We were soon fairly on the ice jogging along at a good 4½ miles an hour. The glacier, which is very fairly flat for some 8 or 9 miles, is well shown on the map. It much resembles the Aletsch glacier in the Alps. For several miles there was no particle of snow on the ice, and by zigzagging a little we easily avoided the narrow crevasses. Generally we kept to the West side. On either hand are fine precipices, and on the West a grand cul de sac of rock fringed with ice.

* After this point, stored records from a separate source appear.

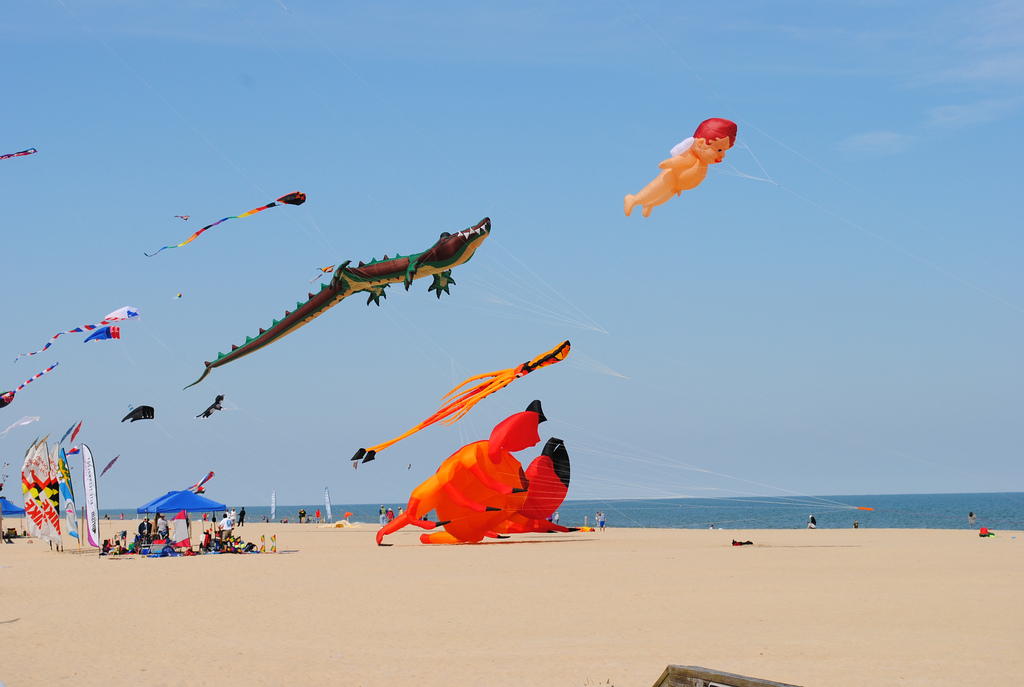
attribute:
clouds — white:
[819, 77, 1006, 169]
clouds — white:
[572, 315, 646, 398]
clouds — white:
[723, 8, 1021, 161]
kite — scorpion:
[366, 388, 585, 559]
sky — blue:
[0, 5, 1024, 505]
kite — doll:
[627, 116, 738, 235]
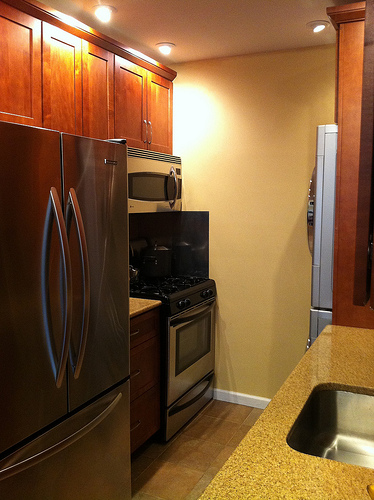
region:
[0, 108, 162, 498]
large stainless steel refrigerator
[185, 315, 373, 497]
small granite sink top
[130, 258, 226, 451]
stainless steel kitchen range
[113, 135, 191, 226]
stainless steel microwave oven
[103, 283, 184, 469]
small granite kitchen drawers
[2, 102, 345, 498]
stainless steel kitchen appliances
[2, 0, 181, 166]
cherry wood kitchen cabinets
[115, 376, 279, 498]
brown granite tile floor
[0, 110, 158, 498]
large double door refrigerator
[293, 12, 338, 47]
small overhead kitchen light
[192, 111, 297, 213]
The paint color is light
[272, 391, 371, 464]
The sink is empty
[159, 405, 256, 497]
The floor is tiled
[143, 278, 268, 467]
The stove is stainless steel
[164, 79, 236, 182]
The light is shining on the wall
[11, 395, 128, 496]
The freezer is a drawer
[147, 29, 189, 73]
The light is still on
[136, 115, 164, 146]
The cupboard has handles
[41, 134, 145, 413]
The fridge is stainless steel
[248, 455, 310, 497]
The counter top is tan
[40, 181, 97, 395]
handles on the refrigerator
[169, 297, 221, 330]
the handle of the oven door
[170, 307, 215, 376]
a window on the oven door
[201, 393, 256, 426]
a gray tile on the floor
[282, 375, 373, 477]
a metal sink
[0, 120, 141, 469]
black refrigerator doors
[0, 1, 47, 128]
brown wooden cabinet doors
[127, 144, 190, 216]
a gray metal microwave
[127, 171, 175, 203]
a microwave window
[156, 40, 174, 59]
a light on the ceiling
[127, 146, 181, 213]
Stainless steel microwave.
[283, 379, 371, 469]
Stainless steel kitchen sink.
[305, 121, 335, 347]
Sideview of Stainless steel refrigerator.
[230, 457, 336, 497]
Mustard colored granite countertop.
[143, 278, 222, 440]
Black and stainless steel gas cook stove.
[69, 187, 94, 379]
Right stainless steel handle to refrigerator.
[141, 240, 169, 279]
Five gallon pot atop stove.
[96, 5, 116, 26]
Recessed lighting over stove.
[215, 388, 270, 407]
White kitchen baseboard.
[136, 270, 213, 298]
Gas cook top kitchen stove.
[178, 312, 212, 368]
Clear glass window on door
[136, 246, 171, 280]
Large black cooking pot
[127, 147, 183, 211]
Stainless steal microwave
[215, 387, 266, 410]
white trim baseboard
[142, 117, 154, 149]
Silver tone handles on cabinets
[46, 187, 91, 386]
Stainless steal handles on fridge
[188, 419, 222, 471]
Light brown hardwood floor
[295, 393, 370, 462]
Deep stainless steal sink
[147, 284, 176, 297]
Black burner on stove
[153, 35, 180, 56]
Light hanging from ceiling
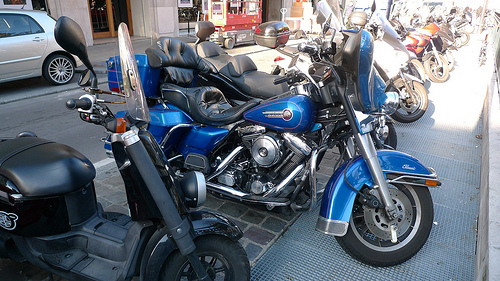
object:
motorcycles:
[1, 16, 248, 281]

At 6.15 we had a thorough Alpine sunrise, the beauty of which none can know save those who have seen one. The grand orb of day suddenly touches the snowy crown of the highest peak with a delicious rose colour which spreads down the peak, and as it does so the snow passes through the softest gradations and most delieate tints to pure glistening white at last. Each peak in order of height receives the gladdening rays, and soon bright daylight takes the place of brilliant starlight.

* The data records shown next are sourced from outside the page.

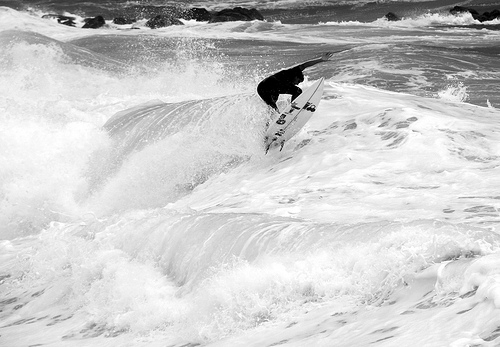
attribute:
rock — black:
[82, 12, 107, 24]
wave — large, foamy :
[86, 216, 483, 344]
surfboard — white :
[264, 77, 329, 155]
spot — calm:
[168, 24, 489, 105]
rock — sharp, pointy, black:
[378, 11, 403, 23]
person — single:
[257, 49, 333, 113]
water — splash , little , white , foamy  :
[0, 1, 499, 345]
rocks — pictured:
[90, 0, 375, 55]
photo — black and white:
[3, 1, 498, 343]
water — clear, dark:
[136, 9, 280, 110]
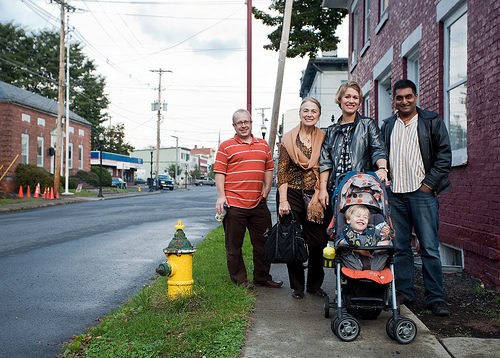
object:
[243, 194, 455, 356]
sidewalk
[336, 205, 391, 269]
toddler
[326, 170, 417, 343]
stroller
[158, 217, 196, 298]
fire hydrant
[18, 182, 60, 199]
cluster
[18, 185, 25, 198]
cones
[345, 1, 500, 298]
building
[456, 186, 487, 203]
brick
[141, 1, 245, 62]
power lines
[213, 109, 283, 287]
man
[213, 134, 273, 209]
shirt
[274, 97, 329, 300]
woman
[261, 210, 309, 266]
bag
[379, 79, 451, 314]
man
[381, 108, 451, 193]
jacket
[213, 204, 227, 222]
bottle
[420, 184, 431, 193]
hand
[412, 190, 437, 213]
pocket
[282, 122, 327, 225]
scarf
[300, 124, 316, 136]
neck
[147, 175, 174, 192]
truck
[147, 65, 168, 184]
pole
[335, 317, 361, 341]
wheel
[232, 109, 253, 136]
head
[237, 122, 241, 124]
eye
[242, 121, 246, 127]
nose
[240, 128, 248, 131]
mouth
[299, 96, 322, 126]
head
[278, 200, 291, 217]
hand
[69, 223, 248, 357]
grass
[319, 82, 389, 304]
woman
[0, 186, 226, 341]
city street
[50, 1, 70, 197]
pole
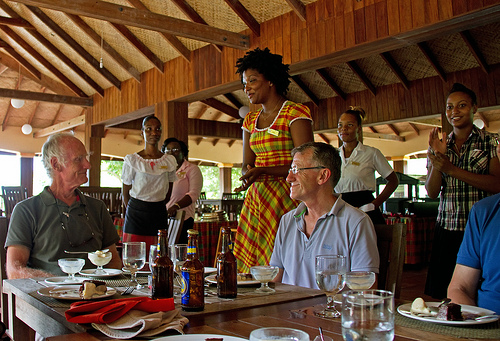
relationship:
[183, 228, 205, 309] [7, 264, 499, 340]
bottle on table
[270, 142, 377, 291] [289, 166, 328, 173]
man has on glasses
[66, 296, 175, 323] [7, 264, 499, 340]
napkin on table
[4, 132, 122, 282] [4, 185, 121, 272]
guy has on a shirt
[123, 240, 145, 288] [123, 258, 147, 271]
glass has water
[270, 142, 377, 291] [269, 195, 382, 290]
man has on a shirt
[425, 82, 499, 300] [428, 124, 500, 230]
wom has on a shirt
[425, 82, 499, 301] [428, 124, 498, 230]
woman dressed colorfully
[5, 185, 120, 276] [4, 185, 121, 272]
guy has on a shirt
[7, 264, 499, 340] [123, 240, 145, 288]
table has a glass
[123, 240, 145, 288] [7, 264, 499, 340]
glass on table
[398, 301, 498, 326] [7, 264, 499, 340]
plate on table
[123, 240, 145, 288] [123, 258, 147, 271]
glass filled with water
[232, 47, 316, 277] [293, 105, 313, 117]
waitress dressed in red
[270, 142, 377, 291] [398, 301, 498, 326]
man has a plate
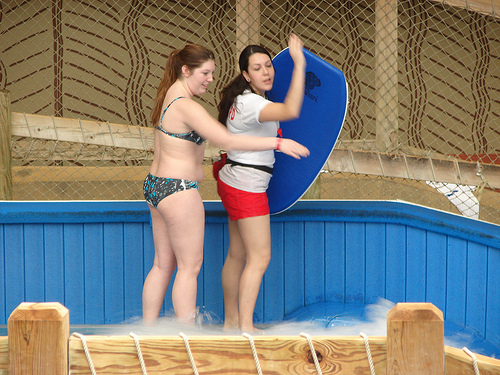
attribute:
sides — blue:
[1, 198, 499, 358]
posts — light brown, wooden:
[319, 274, 471, 364]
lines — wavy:
[111, 1, 155, 127]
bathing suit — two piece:
[139, 95, 203, 208]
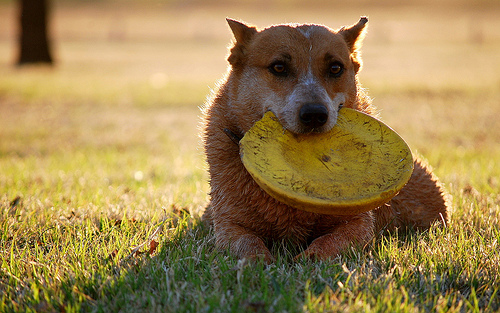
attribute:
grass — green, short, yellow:
[197, 287, 256, 309]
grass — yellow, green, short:
[48, 214, 160, 301]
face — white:
[244, 26, 348, 130]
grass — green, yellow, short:
[1, 0, 499, 312]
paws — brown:
[291, 249, 342, 269]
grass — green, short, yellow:
[15, 129, 178, 291]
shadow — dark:
[155, 263, 255, 293]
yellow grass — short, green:
[13, 104, 123, 228]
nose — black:
[297, 98, 332, 133]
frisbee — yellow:
[248, 121, 408, 201]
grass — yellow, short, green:
[99, 197, 169, 225]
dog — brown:
[168, 20, 482, 241]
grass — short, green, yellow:
[22, 207, 168, 304]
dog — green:
[200, 19, 450, 265]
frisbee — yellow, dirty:
[239, 104, 412, 212]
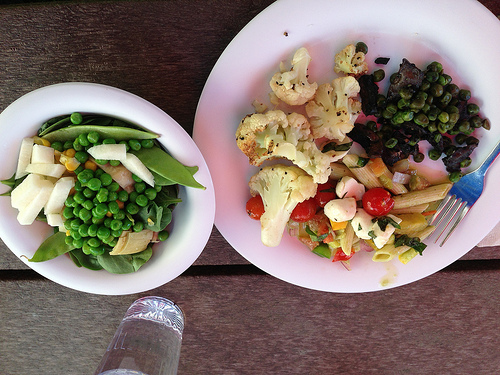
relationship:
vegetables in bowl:
[85, 144, 125, 160] [0, 77, 216, 297]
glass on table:
[93, 295, 189, 374] [0, 2, 498, 370]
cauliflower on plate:
[247, 165, 317, 246] [194, 0, 499, 300]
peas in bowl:
[56, 133, 171, 253] [0, 77, 216, 297]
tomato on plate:
[361, 188, 394, 217] [194, 0, 499, 300]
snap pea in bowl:
[41, 121, 159, 143] [0, 77, 216, 297]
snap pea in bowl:
[130, 148, 209, 190] [0, 77, 216, 297]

After 2½ hour's walk on bare ice we reached a thin film of snow which was too shallow to bridge over the crevasses, so there was still no need of a rope. To our right, just under some high cliffs, there was a depression in the glacier and some tiny tarns of deep blue water. The head of the glacier expands like a fan with steep rolling fields of snow which connect it insensibly to the great Justedals­bræ, which stretches its lanky limbs like an octopus in all directions.

A line of crags, but little out of our way, tempted us to leave the snow and ensured for us a dry breakfast table. For half an hour we had a steep pull up rocks and snow, and at 8.25 we reached the top of the ridge, over which we could see the head of Krondal. Here we built our cairn and break­fasted. Now we must rope before we tread the dread wastes of snow. At 9.10 we set off, in spirits of the best and weather ditto. Ahead of us, beyond the slack in the snow field appeared a snowy dome, which the map told us was Bræens høieste Punkt, 6495, apparently an hour's trudge. What wonder then that we should bend our steps there, and most probably score another maiden mountain to the list we had down? At first it was nearly level, then steepish, and lastly about as flat as a billiard table.

At 12, noon, we felt we were actually on the top, but it is about the most topless mountain I have ever been on, I longed for a peak, and do wish mountains would always have welldefined tops. We prodded our axes down in the snow as far as we could, but no rock could we touch. Used as I was to large expanses of snow, I was not prepared to see such a Sahara as this. Excepting Lodals­kaupe and some rocks N. W. there was nothing to be seen but undulating wastes of snow on every hand for many miles. All the neighbouring valleys had apparently vanished, and the snow fields far away beyond the Justedalsbræ proper seemed, by reason of the absence of peaks, and of their extraordinary similarity in height, and hump-backed forms to be really one great snow waste. Nothing whatever betokened the positions of Olden and Loen; but Stardal — a glorious valley — just appeared as a slight depression in the field. The day was beautifully bright, and all was clear except where I most wanted to see, namely Jotunheim whose bashful peaks were coyly veiled with filmy clouds. The regal Galdhøpig and the Western Horung­tinder I did once reveal themselves a short time, and the Keiser pass was plainly seen, but that was all. It was really a terrible place to be in, one calculated to make even the most callous­hearted turn his thoughts to the Divine Creator, and to acknowledge His power and glory. Mountains have preached ine many a sermon, much more earnestly than the parson from his pulpit.